## [Excerpted passage]
<<<<

Additionally or alternatively, the user interface circuitry 622 can
include any suitable devices to present the multimedia stream.
[0144] At block 1006, the object inserter circuitry 906 inserts
objects into the audio stream and/or visual stream based on
metadata. For example, the object inserter circuitry 906 can insert
artificial graphical objects into the visual stream. In some
examples, the object inserter circuitry 906 can insert artificial
audio objects into the audio stream. In some examples, the inserted
objects can be based on a source type and/or an object type stored
in the metadata. In other examples, the object inserter circuitry
906 can insert a generic object (e.g., a geometric shape, a
graphical representation of a sound wave, a generic chime,
etc.).
[0145] At block 1008, the label inserter circuitry 908 inserts
labels into the visual stream based on the metadata. For example,
the label inserter circuitry 908 can insert a graphical label into
the video stream. In some examples, the label inserter circuitry
908 can insert an audio label (e.g., a sound clip, etc.) into the
audio stream. In some examples, the label inserter circuitry 908
can insert labels based on an object type or source type stored in
the metadata. In some examples, the label inserter circuitry 908
can insert generic labels into the multimedia stream (e.g., a label
indicating an object is producing sound, etc.).
[0146] At block 1010, the user intent identifier circuitry 904
determines if a user focus event is detected. For example, the user
intent identifier can identify a user focus event via eye-tracking
(e.g., a user's eyes looking at a particular portion of the visual
stream, etc.). In some examples, the user intent identifier
circuitry 618 uses natural language processing (NLP) to analyze a
voice and/or text command to identify a user focus event. In some
examples, the user intent identifier circuitry 618 identifies a
user focus event in response to a user interacting with a label
generated by the metadata generator circuitry 616 (e.g., clicking
on the label with a mouse, etc.). If the user intent identifier
circuitry 904 detects a user focus event, the operations 1000
advances to block 1012. If the user intent identifier circuitry 904
does not detect a user focus event, the operations 1000 end.

>>>>

## [Activity list]
**a)** Reproduce the patent passage word for word from "[0145] At block" to "producing sound, etc.).".
**b)** How would you render this sentence from the patent passage in Spanish: "For example, the object inserter circuitry 906 can insert artificial graphical objects into the visual stream."
**c)** Answer these questions from the patent passage:
(i) At which block does the label inserter circuitry 908 insert labels into the visual stream?
(ii) What technique is used to analyze a voice and/or text command to identify a user focus event?
(iii) What happens to the operations 1000 if no user focus event is detected?
The listing is separate material, unconnected to the patent passage.

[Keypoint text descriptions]

<<<<

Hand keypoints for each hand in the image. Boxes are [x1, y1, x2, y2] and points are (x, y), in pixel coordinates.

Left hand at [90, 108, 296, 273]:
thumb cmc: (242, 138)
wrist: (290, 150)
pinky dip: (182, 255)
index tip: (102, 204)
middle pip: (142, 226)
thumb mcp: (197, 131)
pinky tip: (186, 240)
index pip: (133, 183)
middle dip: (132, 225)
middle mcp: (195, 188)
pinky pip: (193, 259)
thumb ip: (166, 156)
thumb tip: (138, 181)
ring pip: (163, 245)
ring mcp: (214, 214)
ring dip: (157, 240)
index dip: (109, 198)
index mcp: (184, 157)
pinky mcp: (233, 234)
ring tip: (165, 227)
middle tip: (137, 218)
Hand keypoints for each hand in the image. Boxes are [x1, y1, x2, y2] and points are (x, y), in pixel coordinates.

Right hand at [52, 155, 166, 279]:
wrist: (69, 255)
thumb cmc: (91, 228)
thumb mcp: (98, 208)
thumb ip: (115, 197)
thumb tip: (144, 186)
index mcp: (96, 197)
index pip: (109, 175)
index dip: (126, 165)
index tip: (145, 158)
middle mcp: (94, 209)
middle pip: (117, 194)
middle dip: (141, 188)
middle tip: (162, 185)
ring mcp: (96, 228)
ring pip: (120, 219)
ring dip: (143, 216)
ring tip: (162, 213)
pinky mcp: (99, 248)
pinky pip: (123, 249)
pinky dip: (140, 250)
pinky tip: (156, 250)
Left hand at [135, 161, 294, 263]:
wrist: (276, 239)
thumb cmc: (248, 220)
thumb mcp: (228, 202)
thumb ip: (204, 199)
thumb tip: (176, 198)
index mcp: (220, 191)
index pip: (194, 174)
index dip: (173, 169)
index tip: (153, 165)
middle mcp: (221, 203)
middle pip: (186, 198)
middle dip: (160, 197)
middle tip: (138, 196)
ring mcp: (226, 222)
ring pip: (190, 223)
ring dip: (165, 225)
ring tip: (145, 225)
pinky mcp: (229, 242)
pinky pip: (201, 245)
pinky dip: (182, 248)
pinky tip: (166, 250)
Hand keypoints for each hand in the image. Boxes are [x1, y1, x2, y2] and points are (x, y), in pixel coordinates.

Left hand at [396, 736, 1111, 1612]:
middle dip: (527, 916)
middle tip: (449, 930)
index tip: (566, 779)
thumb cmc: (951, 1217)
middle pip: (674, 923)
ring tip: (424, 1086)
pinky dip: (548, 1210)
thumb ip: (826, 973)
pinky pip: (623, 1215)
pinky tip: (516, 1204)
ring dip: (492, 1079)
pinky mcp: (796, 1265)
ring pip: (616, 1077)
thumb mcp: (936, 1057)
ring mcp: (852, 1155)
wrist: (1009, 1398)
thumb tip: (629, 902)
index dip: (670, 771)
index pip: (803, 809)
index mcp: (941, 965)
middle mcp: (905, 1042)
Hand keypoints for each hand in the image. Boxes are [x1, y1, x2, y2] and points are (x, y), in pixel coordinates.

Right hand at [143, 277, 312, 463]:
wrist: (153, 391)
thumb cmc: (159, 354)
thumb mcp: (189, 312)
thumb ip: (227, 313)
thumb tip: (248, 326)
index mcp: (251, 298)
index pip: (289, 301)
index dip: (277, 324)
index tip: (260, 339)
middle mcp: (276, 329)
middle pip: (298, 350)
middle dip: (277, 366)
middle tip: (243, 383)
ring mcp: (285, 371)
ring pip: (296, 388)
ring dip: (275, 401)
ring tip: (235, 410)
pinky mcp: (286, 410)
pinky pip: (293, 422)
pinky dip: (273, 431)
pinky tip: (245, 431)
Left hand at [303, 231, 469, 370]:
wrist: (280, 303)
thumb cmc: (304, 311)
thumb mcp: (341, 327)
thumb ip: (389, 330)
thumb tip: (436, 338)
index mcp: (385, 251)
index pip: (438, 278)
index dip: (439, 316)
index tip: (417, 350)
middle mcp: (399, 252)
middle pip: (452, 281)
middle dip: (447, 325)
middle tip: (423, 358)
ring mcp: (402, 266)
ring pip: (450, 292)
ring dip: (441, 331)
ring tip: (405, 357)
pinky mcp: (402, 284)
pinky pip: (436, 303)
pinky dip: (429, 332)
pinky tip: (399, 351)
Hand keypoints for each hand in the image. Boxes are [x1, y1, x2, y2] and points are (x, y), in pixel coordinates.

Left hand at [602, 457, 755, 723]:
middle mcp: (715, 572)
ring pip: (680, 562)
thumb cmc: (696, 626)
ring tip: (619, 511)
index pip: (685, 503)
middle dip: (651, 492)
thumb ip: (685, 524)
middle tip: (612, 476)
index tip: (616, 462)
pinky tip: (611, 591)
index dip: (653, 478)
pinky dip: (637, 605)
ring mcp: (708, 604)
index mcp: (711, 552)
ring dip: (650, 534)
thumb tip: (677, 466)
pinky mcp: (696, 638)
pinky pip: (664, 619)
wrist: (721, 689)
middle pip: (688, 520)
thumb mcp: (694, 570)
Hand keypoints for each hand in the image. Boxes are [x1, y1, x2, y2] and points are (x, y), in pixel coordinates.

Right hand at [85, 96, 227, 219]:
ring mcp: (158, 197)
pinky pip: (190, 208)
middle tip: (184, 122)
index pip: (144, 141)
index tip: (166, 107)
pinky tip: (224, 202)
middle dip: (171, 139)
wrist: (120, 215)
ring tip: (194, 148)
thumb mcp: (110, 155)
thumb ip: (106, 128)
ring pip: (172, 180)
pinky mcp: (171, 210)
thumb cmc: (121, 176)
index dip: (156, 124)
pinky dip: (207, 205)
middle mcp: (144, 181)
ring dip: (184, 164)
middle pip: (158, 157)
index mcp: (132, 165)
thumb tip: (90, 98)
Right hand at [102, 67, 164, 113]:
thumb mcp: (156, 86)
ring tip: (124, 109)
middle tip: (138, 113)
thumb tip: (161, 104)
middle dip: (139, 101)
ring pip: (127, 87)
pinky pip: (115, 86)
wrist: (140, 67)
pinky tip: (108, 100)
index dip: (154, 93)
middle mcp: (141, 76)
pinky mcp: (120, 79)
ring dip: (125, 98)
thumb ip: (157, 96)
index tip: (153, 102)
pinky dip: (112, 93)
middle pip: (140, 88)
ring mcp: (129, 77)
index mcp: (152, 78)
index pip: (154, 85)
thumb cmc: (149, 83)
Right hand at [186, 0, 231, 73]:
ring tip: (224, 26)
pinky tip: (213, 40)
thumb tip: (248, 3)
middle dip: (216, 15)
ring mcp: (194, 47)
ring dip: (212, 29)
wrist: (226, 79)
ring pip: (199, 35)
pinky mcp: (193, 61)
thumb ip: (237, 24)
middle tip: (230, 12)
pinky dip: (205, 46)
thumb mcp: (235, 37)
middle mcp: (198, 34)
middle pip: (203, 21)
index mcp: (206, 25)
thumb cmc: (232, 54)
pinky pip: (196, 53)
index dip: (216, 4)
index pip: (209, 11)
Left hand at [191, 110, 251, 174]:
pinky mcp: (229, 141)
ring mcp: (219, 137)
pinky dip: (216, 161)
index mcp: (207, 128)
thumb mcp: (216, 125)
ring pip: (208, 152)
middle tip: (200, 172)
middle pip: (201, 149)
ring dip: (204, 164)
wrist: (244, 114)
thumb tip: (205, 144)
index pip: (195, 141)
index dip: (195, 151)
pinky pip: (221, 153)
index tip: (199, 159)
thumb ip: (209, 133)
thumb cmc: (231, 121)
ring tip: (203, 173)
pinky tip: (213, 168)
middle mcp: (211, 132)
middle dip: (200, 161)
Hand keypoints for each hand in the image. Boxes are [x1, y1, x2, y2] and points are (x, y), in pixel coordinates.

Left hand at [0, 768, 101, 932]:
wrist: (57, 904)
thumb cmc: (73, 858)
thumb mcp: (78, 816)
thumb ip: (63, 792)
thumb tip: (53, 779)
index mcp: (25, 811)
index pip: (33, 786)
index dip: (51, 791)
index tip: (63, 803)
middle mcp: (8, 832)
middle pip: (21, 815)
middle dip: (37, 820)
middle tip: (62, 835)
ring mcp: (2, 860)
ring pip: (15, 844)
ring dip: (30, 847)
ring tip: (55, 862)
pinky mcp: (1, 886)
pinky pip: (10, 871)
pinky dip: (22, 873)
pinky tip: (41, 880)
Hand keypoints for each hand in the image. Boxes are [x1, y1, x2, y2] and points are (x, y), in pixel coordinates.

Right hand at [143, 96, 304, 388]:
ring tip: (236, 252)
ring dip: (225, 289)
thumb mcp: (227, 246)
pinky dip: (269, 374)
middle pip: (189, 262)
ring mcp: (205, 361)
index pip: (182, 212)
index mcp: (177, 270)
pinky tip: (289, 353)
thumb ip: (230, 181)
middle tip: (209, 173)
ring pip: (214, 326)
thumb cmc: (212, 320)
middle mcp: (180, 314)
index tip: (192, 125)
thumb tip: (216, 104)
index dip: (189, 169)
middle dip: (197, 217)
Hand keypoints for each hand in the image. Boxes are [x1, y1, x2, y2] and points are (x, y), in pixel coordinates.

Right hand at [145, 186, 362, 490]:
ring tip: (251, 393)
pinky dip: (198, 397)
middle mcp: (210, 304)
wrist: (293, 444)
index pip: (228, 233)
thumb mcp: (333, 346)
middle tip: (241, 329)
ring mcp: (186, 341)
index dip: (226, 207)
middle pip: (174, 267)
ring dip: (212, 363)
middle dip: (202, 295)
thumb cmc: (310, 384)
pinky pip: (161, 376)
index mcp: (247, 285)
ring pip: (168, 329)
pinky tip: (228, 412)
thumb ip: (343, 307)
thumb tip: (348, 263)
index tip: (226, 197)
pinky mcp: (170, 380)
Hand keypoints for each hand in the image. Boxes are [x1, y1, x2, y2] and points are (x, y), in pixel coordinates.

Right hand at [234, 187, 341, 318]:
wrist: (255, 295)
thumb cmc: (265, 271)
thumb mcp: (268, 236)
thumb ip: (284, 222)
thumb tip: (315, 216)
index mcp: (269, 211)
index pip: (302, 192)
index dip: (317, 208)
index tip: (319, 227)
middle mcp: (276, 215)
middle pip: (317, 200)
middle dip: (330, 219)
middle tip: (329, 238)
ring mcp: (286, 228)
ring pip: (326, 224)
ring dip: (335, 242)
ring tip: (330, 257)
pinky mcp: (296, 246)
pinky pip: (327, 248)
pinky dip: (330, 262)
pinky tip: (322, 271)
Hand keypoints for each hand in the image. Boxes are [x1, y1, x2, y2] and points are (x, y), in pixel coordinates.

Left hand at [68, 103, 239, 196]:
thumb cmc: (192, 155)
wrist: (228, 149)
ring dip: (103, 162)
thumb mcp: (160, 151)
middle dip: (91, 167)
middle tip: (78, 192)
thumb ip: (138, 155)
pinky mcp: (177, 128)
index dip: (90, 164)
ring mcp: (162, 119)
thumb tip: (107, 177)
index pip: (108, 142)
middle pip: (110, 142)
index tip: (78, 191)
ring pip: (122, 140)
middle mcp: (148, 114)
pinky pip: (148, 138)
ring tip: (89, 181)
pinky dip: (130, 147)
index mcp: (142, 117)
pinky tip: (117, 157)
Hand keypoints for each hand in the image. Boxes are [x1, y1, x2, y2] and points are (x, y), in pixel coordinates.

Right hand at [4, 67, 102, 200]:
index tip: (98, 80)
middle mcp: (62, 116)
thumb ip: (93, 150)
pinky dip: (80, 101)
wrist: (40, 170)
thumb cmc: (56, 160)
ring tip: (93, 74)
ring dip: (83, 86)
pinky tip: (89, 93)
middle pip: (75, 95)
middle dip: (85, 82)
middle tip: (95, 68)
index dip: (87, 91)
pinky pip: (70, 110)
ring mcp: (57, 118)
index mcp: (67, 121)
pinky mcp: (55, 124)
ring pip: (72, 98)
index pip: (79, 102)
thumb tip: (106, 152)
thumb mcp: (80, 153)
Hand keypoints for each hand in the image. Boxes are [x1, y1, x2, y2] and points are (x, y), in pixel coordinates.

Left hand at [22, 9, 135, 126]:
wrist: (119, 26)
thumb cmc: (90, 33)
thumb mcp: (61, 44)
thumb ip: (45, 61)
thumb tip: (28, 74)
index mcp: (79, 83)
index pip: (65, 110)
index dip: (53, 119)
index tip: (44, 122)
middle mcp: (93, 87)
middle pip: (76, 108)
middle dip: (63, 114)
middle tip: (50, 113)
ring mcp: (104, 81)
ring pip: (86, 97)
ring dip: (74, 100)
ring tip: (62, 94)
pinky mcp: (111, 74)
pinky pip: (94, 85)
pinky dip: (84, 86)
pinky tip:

>>>>

## [Answers]
**a)**
[0145] At block 1008, the label inserter circuitry 908 inserts
labels into the visual stream based on the metadata. For example,
the label inserter circuitry 908 can insert a graphical label into
the video stream. In some examples, the label inserter circuitry
908 can insert an audio label (e.g., a sound clip, etc.) into the
audio stream. In some examples, the label inserter circuitry 908
can insert labels based on an object type or source type stored in
the metadata. In some examples, the label inserter circuitry 908
can insert generic labels into the multimedia stream (e.g., a label
indicating an object is producing sound, etc.).

**b)** Por ejemplo, el circuito insertador de objetos 906 puede insertar objetos gráficos artificiales en el flujo visual.

**c)**
(i) Block 1008.
(ii) Natural language processing (NLP).
(iii) The operations 1000 end.